Los diálogos del autor con los hijos de los brigadistas permiten, entre otras cosas, aproximarse a la forma singular de construir su uruguayidad de aquellos niños y adolescentes que vieron juntos el Mundialito de 1980 porque el único canal de Angola lo transmitió en directo, y también había un solo aparato de televisión en esa suerte de familia extendida que era la brigada. Y aproximarse a ese exilio tan distinto, sin gringos racistas ni infinitos días grises, pero en el que «el problema grave de verdad era el agua», en el que «lo bravo eran las proteínas», en el que «las verduras casi no existían», porque Angola «es el lugar donde se te van las ganas de hacerte problema por cosas menores», según dijo a López Belloso Mónica Wodzislawski. Uno de aquellos lugares donde parecía estarse haciendo la revolución.

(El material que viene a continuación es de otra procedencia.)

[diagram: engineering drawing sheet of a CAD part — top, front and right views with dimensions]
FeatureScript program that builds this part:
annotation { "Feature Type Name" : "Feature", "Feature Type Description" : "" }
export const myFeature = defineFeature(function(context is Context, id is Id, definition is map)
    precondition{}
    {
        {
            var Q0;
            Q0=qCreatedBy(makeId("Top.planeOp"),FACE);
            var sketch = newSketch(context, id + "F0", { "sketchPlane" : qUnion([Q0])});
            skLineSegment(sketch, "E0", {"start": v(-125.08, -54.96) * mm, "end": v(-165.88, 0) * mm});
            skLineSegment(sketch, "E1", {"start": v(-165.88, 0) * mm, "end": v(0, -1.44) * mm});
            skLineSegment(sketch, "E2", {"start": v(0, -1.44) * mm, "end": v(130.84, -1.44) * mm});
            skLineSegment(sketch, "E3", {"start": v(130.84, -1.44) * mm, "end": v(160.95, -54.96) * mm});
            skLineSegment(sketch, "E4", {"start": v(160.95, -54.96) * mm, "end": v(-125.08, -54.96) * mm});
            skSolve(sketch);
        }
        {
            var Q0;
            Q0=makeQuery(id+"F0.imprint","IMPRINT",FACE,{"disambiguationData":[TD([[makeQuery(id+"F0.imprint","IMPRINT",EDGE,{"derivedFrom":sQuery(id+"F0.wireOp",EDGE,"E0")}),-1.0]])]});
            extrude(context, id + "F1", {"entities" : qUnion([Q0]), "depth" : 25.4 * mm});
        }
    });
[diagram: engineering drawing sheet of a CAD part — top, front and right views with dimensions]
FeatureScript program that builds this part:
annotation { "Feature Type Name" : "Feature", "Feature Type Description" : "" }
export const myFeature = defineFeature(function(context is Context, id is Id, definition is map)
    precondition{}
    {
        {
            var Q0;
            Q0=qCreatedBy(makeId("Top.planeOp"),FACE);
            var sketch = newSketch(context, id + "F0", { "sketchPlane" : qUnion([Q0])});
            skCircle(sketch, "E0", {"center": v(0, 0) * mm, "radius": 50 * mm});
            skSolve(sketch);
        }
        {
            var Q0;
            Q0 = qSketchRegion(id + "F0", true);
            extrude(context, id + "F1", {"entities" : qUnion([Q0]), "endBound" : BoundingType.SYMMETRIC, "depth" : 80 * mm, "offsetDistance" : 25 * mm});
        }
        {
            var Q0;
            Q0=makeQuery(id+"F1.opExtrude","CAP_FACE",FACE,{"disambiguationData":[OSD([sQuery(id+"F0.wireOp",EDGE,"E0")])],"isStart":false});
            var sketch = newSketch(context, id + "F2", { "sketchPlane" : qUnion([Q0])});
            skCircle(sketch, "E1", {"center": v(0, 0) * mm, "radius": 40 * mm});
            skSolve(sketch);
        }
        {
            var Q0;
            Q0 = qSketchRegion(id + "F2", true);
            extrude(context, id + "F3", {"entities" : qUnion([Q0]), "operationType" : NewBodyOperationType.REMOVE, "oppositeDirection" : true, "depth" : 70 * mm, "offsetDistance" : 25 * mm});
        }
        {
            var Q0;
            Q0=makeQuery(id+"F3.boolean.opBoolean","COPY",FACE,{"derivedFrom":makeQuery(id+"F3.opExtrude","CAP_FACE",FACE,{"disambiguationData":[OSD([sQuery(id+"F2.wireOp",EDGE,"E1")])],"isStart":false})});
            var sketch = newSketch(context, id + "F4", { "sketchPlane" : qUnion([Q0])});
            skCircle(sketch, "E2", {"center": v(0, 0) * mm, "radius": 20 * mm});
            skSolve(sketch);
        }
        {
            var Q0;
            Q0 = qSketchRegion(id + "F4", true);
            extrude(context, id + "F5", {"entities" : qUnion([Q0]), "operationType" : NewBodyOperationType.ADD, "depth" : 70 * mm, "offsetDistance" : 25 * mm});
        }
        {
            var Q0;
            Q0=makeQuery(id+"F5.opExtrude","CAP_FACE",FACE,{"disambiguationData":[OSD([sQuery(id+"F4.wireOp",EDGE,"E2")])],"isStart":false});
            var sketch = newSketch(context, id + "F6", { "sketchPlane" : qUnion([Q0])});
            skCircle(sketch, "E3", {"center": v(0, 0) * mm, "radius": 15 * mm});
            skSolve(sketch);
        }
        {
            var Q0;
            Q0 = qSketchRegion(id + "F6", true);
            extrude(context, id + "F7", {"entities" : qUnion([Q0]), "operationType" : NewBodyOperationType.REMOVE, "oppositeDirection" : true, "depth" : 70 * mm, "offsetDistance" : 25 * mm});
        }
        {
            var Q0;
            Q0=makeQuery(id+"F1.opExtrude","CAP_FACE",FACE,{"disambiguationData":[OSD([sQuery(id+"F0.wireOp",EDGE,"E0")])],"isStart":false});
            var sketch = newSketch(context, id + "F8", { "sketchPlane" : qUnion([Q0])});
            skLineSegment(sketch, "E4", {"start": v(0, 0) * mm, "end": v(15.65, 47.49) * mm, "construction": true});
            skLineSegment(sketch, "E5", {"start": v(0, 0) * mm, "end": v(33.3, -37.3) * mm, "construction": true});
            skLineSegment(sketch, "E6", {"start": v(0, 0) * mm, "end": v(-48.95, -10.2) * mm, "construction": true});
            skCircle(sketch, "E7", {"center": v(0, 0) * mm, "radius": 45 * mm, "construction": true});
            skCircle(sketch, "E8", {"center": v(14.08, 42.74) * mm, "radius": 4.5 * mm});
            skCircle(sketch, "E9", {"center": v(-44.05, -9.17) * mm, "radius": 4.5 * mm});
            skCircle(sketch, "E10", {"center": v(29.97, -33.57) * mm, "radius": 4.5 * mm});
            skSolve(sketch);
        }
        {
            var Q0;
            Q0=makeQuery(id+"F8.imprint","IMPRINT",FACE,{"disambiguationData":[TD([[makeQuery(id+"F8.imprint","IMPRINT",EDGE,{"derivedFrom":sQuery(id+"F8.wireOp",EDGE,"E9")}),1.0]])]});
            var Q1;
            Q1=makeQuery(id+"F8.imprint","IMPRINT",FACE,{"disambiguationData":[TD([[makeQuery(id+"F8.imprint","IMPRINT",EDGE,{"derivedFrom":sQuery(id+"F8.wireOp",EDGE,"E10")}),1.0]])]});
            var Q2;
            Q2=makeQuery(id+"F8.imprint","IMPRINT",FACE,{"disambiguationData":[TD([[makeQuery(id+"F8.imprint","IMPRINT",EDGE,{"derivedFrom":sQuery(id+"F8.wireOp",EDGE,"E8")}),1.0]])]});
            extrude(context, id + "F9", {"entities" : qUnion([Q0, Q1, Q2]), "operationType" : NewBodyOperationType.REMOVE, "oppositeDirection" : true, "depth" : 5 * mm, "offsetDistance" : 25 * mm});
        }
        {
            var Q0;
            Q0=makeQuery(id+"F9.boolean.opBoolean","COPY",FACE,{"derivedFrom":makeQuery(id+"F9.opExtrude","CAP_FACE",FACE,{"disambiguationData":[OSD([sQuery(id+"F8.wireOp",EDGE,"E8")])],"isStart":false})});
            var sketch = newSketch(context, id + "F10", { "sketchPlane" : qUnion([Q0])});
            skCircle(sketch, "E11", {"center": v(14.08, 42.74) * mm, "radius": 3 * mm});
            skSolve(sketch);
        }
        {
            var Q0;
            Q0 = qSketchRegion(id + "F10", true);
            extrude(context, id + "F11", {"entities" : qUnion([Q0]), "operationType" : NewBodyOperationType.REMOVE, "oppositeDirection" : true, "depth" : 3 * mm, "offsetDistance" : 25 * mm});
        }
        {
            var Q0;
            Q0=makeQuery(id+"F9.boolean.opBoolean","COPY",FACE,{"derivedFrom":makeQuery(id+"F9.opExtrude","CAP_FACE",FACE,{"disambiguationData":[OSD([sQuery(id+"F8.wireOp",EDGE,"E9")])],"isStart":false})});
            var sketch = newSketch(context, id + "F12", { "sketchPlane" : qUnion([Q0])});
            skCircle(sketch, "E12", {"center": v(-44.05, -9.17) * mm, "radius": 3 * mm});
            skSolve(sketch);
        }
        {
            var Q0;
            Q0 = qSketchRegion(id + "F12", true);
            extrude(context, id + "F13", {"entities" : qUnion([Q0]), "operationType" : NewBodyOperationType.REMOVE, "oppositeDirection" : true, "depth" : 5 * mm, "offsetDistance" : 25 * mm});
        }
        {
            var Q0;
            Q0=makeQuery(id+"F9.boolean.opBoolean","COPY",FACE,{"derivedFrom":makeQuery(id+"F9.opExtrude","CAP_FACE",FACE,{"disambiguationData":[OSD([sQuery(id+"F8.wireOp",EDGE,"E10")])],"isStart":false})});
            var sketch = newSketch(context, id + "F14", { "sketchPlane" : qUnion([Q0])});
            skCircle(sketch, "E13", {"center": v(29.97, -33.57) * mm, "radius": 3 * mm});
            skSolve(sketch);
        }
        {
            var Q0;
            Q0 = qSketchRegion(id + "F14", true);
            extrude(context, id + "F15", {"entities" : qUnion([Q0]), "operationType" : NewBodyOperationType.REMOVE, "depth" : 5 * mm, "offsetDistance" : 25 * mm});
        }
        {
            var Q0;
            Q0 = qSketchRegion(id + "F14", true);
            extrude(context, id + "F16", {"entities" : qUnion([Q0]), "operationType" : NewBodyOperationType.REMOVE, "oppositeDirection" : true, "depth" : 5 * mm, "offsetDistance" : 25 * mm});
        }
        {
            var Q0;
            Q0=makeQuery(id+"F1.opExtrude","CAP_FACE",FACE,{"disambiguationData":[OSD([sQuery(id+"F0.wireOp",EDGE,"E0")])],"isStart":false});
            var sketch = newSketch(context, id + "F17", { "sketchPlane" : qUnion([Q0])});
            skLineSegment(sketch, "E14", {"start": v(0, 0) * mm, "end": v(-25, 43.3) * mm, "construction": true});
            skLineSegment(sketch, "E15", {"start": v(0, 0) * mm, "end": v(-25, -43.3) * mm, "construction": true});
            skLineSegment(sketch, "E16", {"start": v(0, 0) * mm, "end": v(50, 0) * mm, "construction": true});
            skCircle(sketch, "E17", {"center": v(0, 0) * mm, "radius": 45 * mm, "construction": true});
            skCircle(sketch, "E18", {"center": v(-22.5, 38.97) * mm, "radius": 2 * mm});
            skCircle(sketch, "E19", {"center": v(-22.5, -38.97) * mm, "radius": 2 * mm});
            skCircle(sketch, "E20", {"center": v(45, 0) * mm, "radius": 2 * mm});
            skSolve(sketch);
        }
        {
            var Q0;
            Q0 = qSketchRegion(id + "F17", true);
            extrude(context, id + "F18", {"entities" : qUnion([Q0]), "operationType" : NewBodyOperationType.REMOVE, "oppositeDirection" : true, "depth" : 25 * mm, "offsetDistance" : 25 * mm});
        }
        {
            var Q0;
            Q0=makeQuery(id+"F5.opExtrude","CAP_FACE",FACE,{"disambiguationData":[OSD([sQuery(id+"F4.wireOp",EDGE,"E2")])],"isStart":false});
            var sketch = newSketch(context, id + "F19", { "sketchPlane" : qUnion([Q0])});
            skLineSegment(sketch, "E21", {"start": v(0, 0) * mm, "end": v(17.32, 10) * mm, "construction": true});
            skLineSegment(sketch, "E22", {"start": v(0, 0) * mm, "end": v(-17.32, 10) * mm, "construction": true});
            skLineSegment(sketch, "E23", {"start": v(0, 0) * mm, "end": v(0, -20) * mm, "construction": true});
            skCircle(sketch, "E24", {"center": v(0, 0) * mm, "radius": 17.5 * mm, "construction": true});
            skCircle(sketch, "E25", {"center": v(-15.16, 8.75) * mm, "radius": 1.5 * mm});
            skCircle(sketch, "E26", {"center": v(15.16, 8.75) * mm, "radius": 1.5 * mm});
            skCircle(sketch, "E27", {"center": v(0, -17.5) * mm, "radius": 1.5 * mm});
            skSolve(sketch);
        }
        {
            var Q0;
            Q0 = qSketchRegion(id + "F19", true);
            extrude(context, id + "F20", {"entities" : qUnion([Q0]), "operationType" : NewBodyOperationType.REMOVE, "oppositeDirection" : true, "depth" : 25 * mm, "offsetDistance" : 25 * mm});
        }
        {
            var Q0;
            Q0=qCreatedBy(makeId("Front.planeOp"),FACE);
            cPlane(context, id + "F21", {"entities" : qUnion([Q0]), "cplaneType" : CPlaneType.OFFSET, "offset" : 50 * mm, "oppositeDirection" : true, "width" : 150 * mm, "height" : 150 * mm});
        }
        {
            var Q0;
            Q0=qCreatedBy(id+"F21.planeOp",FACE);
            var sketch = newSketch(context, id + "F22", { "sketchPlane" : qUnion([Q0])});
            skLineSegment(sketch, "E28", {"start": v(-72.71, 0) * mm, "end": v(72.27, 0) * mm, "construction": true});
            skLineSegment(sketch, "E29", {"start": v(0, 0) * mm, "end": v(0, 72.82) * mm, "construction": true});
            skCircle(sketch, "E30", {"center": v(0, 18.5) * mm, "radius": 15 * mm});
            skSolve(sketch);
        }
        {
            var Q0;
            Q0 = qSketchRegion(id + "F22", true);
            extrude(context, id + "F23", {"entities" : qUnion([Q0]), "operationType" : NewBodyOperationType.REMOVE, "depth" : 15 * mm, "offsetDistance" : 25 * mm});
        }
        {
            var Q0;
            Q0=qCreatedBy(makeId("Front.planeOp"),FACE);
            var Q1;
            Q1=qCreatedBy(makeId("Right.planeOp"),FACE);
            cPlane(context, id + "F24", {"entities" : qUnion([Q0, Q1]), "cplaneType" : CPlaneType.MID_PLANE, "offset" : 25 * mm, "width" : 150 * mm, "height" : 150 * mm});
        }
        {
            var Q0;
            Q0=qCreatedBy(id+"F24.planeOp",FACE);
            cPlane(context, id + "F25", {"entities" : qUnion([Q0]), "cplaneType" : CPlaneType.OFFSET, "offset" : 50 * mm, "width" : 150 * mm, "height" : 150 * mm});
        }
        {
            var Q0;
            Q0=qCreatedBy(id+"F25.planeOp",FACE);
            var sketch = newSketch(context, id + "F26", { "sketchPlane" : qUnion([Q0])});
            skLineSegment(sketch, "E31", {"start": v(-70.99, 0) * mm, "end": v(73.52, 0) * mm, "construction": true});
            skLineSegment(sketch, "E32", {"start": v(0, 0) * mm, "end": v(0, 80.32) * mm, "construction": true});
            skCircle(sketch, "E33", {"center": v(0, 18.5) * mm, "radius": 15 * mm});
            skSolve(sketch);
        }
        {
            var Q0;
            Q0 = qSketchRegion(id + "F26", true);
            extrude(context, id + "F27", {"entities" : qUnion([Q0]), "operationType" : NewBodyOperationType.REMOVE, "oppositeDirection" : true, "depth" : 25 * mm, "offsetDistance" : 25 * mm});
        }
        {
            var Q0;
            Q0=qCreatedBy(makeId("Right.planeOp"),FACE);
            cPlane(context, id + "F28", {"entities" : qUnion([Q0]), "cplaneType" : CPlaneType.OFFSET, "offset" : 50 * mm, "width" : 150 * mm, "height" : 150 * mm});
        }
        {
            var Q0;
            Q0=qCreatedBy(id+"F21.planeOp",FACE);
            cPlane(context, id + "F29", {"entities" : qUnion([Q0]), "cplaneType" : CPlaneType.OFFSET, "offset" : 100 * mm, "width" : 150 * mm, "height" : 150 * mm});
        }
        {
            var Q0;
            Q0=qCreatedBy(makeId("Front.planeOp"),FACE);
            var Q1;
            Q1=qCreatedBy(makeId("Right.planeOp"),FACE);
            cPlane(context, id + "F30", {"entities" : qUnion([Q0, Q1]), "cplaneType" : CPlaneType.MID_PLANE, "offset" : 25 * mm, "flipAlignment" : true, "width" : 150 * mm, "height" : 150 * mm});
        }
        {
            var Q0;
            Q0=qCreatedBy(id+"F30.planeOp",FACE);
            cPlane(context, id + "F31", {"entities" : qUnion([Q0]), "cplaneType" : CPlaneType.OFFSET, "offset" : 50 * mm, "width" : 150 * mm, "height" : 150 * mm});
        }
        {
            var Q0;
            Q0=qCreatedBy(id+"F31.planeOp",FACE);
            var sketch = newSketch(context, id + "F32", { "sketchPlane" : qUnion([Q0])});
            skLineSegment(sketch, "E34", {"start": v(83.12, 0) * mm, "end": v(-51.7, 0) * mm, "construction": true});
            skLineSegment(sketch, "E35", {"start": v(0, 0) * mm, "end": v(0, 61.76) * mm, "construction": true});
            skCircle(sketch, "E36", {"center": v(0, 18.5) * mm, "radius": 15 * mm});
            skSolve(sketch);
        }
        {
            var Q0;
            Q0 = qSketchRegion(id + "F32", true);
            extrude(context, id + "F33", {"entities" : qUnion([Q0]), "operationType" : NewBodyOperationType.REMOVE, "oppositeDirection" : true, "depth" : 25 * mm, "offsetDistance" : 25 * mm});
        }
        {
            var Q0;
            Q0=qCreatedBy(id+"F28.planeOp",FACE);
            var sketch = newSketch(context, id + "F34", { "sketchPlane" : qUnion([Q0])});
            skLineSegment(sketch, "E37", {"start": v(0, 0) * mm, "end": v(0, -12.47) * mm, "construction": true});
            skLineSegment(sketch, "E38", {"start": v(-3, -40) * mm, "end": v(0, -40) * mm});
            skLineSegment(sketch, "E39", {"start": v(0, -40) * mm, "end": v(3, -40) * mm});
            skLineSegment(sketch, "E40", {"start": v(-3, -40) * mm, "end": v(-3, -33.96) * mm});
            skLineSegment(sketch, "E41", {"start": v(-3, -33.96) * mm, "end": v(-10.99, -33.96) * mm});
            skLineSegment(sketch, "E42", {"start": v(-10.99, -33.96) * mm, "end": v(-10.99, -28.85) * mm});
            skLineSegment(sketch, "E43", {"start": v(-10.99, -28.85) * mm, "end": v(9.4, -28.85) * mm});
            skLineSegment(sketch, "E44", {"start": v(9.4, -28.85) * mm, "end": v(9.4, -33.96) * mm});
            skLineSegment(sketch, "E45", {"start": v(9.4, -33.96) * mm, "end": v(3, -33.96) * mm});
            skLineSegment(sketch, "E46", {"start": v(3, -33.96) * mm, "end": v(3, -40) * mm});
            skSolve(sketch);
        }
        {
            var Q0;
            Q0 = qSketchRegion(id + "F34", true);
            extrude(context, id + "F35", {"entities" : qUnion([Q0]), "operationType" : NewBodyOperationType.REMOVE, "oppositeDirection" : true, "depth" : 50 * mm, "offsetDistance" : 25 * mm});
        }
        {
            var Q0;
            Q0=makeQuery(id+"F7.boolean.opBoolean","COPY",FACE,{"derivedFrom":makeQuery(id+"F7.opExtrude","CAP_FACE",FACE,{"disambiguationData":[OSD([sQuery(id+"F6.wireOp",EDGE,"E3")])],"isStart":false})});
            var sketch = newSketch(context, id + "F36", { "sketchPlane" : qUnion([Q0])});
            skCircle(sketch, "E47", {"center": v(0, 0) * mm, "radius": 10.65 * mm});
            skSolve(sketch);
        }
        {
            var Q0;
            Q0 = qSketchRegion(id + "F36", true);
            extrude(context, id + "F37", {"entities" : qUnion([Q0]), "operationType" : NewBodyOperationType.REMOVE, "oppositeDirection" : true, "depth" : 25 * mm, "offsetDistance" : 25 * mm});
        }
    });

Este libro recuerda también cómo aquella idea de revolución hizo delgado ese Atlántico que hoy mantiene a los uruguayos tan distantes de lo que sucede en África, tan olvidados de que casi siempre tenemos también un tatarabuelo que vino de allí. Hace más de 30 años que implosionó la gigante roja. Hijos de África es parte de esa radiación de fondo que prueba que su brillo no fue cuento.
López Belloso es periodista desde siempre y de los buenos. Fue secretario de redacción de este semanario. Ahora está a cargo de la edición uruguaya de Le Monde Diplomatique. Además, es un gran poeta, aunque los títulos de sus libros finjan que reúne versos encontrados aquí o allá.
1. Disponibles en wilsoncenter.org y en tchiweka.org, respectivamente.